Content creation & transformation: from everywhere into Canvas
In a content journey-mapping workshop, participants covered a wall with the tools and formats used in course creation today: office documents, external interactive tools, whiteboarding platforms, custom systems, LLMs, and more.
A few key insights:
- Content starts in many places, but needs to live in Canvas. Word, PowerPoint, PDFs, and external tools are still common starting points. Getting that content into an accessible, maintainable Canvas format is often manual and time-consuming.
- LLMs are already embedded into institutional workflows. Many staff use tools like ChatGPT and Copilot to generate or refine content before bringing it into Canvas.
- Content transformation is a big opportunity. Automating the conversion of common file types into Canvas Pages or quiz items — then using AI to refine and align them with learning outcomes — would remove a lot of repetitive work.
The overall message: institutions aren’t waiting for AI, but are already using it. Our role is to support those practices safely, with better transformations and guardrails.
Accessibility and dashboards: quality built into everyday work
Accessibility and course quality came through as shared responsibilities that are hard to scale.
After exploring a prototype of a course content accessibility checker, participants designed teacher and admin dashboards using “feature stickers” and a fixed budget. Institutions consistently asked for:
- Smarter prioritization, not just more reporting. Institutions want to see where to start, what will have the biggest impact, and what could be fixed in bulk.
- Role-aware views and permissions. Different people (admins, team leads, student workers) may help with remediation but don’t all need the same level of system access.
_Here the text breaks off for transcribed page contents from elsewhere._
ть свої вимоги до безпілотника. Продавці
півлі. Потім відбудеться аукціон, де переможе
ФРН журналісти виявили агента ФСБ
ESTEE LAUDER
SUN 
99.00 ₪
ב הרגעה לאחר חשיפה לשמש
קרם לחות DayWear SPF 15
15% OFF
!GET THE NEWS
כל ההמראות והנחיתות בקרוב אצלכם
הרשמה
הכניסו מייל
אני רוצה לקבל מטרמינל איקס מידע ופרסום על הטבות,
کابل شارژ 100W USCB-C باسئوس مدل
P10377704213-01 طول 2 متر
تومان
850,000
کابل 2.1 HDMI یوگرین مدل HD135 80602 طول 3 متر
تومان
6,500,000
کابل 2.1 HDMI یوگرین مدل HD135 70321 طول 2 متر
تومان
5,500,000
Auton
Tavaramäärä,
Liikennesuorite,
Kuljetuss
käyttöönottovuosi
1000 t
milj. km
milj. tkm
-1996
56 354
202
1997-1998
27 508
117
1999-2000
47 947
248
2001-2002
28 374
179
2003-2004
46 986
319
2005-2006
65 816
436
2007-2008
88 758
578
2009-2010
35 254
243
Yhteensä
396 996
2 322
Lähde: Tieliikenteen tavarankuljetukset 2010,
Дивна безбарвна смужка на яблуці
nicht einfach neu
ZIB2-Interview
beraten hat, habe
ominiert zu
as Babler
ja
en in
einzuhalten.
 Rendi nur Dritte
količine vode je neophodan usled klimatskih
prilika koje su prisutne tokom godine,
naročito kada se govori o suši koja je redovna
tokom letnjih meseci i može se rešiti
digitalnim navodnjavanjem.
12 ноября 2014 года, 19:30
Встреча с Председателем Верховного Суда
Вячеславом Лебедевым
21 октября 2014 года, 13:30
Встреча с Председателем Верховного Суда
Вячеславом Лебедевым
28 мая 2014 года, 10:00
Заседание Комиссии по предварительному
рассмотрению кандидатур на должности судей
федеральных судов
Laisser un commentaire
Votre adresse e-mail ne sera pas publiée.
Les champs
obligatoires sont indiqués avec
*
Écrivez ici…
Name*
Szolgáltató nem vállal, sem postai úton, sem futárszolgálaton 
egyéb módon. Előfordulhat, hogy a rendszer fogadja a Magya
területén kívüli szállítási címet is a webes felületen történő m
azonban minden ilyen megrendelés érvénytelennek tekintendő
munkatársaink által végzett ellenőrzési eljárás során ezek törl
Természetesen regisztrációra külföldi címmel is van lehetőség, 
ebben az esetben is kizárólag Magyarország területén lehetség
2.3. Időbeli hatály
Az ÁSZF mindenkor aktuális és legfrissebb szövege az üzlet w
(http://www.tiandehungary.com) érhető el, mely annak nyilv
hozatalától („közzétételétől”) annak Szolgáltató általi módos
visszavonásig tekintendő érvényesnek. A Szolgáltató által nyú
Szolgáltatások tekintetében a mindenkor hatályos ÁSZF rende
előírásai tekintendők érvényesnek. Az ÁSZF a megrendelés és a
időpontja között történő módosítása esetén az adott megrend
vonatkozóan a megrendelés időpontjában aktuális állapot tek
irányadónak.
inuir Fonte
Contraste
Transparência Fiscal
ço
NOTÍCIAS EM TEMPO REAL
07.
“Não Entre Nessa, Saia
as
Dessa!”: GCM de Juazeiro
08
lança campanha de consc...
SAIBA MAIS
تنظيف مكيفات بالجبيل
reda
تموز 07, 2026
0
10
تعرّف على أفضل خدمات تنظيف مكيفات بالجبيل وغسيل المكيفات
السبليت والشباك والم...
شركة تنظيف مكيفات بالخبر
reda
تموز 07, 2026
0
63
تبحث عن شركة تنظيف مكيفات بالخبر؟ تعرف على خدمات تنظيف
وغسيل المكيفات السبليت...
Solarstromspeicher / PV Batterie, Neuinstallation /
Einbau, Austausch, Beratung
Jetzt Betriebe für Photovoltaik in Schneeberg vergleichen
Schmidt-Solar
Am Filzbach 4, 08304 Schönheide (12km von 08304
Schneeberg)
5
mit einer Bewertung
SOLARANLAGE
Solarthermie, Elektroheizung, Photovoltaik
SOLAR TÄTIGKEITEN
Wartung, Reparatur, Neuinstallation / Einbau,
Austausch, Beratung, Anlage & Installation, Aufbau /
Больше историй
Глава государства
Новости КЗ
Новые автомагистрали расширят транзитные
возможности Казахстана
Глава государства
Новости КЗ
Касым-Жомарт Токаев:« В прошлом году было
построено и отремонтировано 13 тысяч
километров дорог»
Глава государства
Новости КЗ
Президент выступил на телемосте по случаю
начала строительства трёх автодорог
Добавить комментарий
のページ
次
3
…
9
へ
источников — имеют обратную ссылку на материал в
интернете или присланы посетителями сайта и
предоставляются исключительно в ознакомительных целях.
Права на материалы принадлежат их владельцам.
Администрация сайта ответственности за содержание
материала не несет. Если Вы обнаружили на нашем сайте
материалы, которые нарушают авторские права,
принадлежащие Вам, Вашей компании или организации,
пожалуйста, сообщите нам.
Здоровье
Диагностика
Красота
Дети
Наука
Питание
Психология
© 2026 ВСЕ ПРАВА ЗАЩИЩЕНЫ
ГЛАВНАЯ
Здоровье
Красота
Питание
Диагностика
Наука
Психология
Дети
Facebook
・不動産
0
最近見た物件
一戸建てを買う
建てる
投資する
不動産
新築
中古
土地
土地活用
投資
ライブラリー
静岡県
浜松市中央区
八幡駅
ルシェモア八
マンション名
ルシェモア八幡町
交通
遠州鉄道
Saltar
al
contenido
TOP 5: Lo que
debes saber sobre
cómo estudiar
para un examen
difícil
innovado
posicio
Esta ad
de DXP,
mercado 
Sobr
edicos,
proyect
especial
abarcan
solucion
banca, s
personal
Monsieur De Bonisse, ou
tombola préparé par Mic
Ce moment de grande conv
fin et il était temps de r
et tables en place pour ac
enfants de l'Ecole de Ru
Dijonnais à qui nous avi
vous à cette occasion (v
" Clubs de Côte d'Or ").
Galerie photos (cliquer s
- Accessibility checks closer to publishing. Accessibility isn’t a late-stage audit; it’s integrated into content creation and required (or strongly encouraged) before courses go live.
AI-powered learning experiences and governance
We also explored AI-powered learning experiences in Canvas (formerly LLM assignments), with a short demo followed by hands-on scenario design.
Participants were excited about:
- Simulated conversations (for example, patient–nurse, client–consultant, artist–producer) where students can safely practice complex, real-world interactions
- Using AI for formative practice and self-testing, not just summative assessment
- Capturing the learning process, not only the final answer
In a separate AI governance blueprint activity, small groups sketched workflows where multiple human roles review AI-generated outputs, templates stay safely “unbreakable,” and accessibility and policy checks are embedded into the process.
What’s next
The Oslo CDS confirmed that, across very different institutional contexts, many needs are shared:
- Reduce administrative overhead
- Make AI trustworthy, transparent, and pedagogy-first
- Embed accessibility and quality into daily workflows
- Communicate roadmap and releases in ways that help teams plan, not panic
Insights from this session feed directly into our prioritization and upcoming work on course setup and reuse, content creation and transformation, accessibility monitoring, and AI-powered learning experiences—alongside what we’re hearing in other regions.
Thank you to everyone involved in mapping, sketching, challenging, and dreaming with us. We’re excited to keep building these solutions with you!